Fashion and politics have always made interesting bedfellows. The strongest politicians always distil their style into a uniform. A uniform means less distraction, stronger message.
I always admired Indira Gandhi’s style. She famously made the sari a symbol of Swadesh—always sophisticated, starched and neatly draped into a silhouette that was no-nonsense and strong, just like her politics. She accessorised minimally with a man’s wristwatch. It was a clever understated code signalling briskness, efficiency and strength. On foreign trips, she would mix a slightly glitzier version of her trademark sari with a trench or a fur—creating a brilliant sartorial treaty. An East-meets-West gesture way before fashion started mixing it up.
In 2016 Hillary Clinton’s style gave rise to the ‘Pantsuit Nation’ movement. People still stereotype women, especially in positions of power, and it made me wonder if it was her way of saying she could be ‘one of the boys’. In her book, she wrote, “I … thought it would be good to do what male politicians do and wear more or less the same thing every day,” and that she looked “different from the men but also familiar.”

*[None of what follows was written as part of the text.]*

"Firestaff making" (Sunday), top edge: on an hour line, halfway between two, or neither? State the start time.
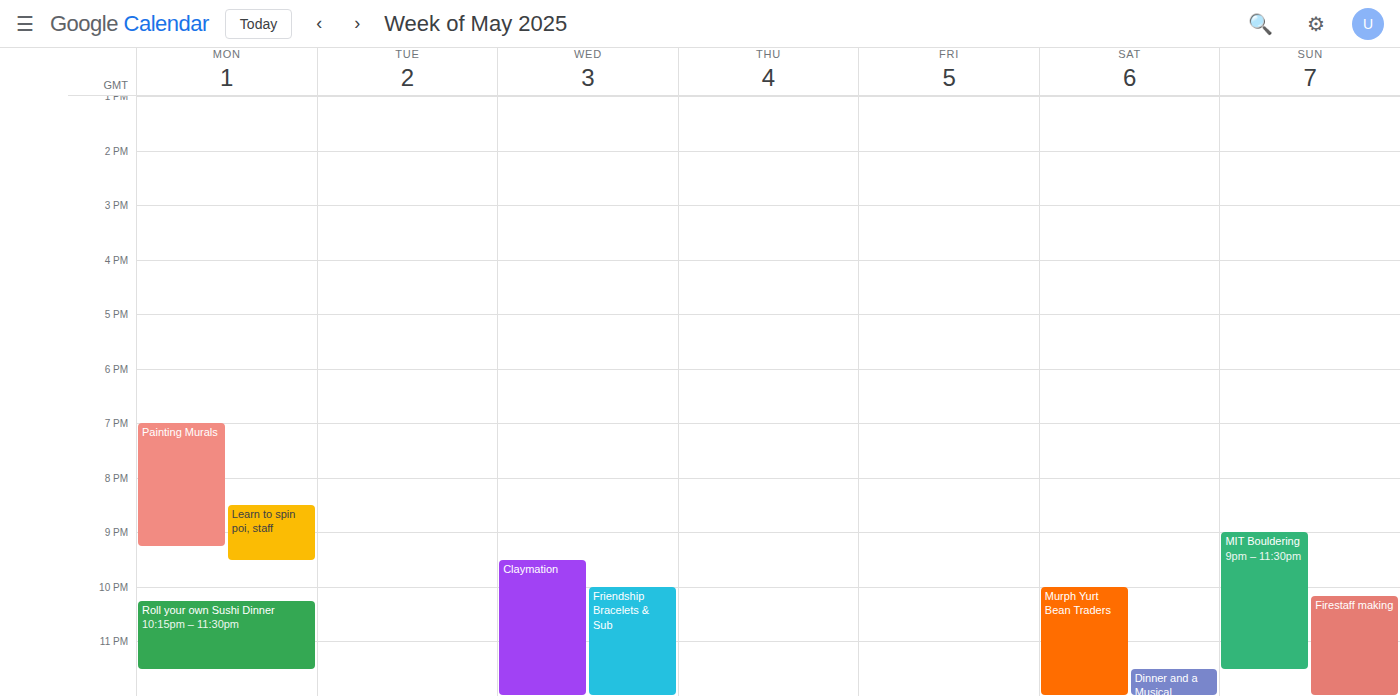
22:10 -- neither: 10 minutes below the 22:00 line and 50 minutes above the 23:00 line.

Trump, on the other hand, wears badly tailored suits. The hair is an unruly straw-coloured nest. His ties, scotch-taped into place, always seem to hang too low.
Fran Lebowitz said: “Trump is a poor person’s idea of a rich person. They see him. They think, ‘If I were rich, I’d have a fabulous tie like that. Why are my ties not made of 400 acres of polyester?’ It all makes him look angry, sloven, sloppy.” As in fashion, so in life?”